Assessment of a High-Frequency Sound Fish
Diversion System at the Annapolis Tidal Generating Station
with Notes about the Survival of Fish Moving
Seaward at the Annapolis Causeway
Executive Summary
During the fall of 1999, a fish diversion system utilising
high-frequency sound was installed at the Annapolis Tidal Generating Station in
Nova Scotia to test its the effectiveness of reducing the passage of fish,
primarily anadromous Alosa, through the turbine tube. The fish diversion
system tested was a band-limited random noise signal projected into the turbine
forebay by 4 transducers mounted across intake. The signal pulse was presented
at a 33% duty cycle (0.5 seconds on, followed by 1 second off) with the majority
of energy focused between 122 and 128kHz. The 160 dB threshold was reached at a
distance of 10 to 12 m from the intake face.

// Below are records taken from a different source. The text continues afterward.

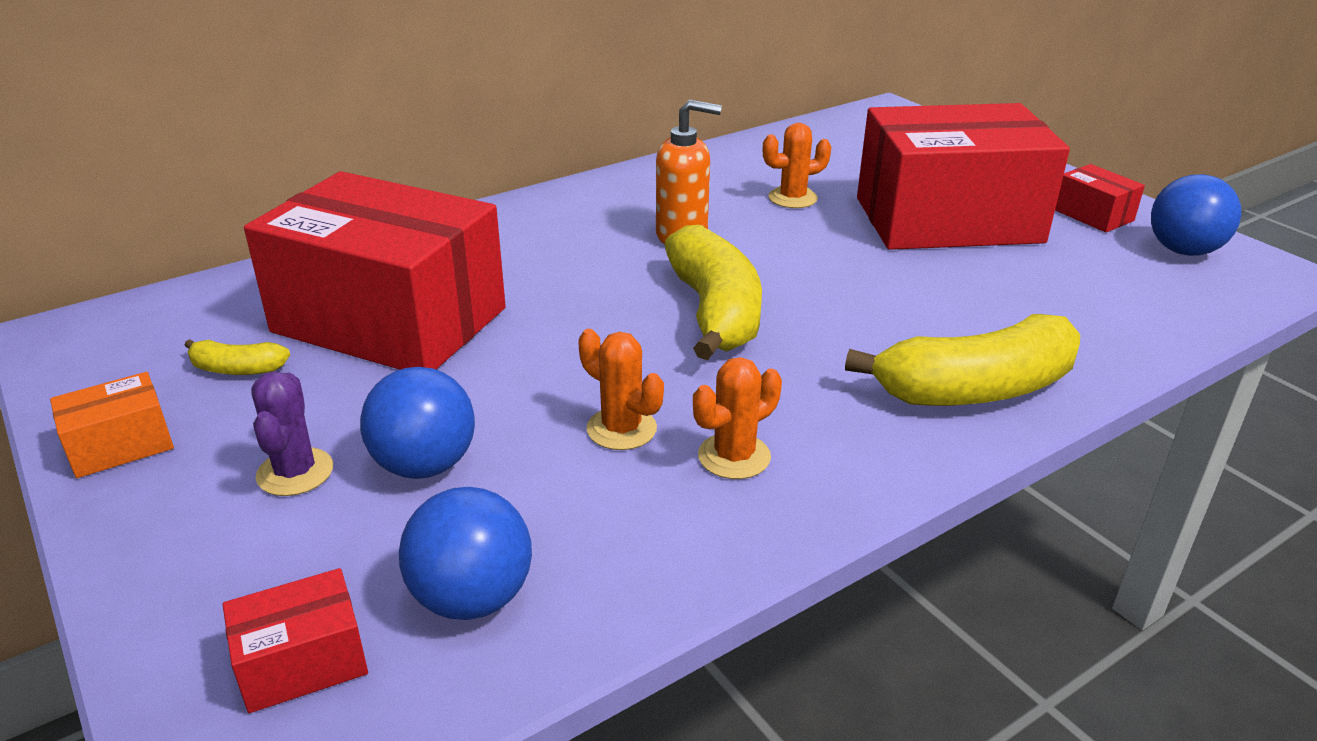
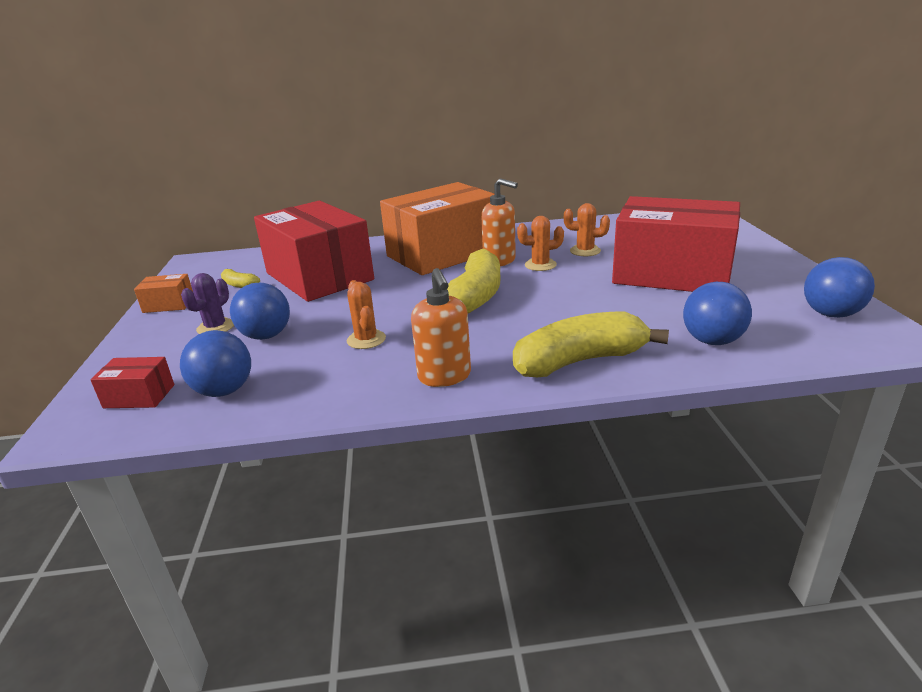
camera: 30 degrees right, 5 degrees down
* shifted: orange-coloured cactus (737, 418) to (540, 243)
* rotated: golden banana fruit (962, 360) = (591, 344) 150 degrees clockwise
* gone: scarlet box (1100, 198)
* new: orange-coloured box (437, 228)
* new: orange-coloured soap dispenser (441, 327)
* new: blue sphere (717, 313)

The system was partially effective for Alosa, but not for
the other 11 species for which data were analysed. With the system turned on,
the rate of passage of American shad through the turbine tube was 35% less than
when the system was turned off. The rate of blueback herring passage apparently
only decreased (26%) if the largest catches are excluded from the analysis,
suggesting that effectiveness is decreased when large schools of fish are
present. The rate of passage through the fishway located nearest the turbine
increased by factors of 3.6 times for American shad and 4.1 times for alewife
when the diversion system was turned on. The diversion system apparently did not
affect the rate of fish passage through the fishway located by the sluice gates.
The effectiveness of the system could potentially be improved by angling the
barrier towards the fishway located near the turbine.
On an opportunistic basis we explored methods of estimating
turbine mortality at the TGS. As an alternative to direct measurement of
handling mortality, a significant source of error in turbine mortality studies,
we used a logistic model to relate the probability of death to the duration of
the net deployment. The intercept in this model is an estimate of turbine
mortality. The model appeared to provide believable estimates for robust
species, but requires that an offset be fitted for fish that are more
susceptible to damage from handling. Preliminary results suggest that turbine
mortality is between 0.0 and 6.3 % for alewife, sea lamprey, Atlantic
silversides, pipefish, winter flounder and windowpane. Some species, such as
Atlantic silverside, show a preference for passing seaward through the new
fishway.
Development of behavioural guidance systems can be costly and are
without a guarantee of success. Ultimately, the effectiveness of a fish
diversion system should be measured using the population-level response. For a
species with a high compensatory capacity and low mortality associated with
passage at the causeway (fishway usage coupled with turbine mortality), the
effect of diversion at the population-level may be negligible. If a
multi-species diversion system is to be developed, target species should be
chosen based on a population-level risk assessment, to avoid the developmental
cost for species for which the benefit may be minor.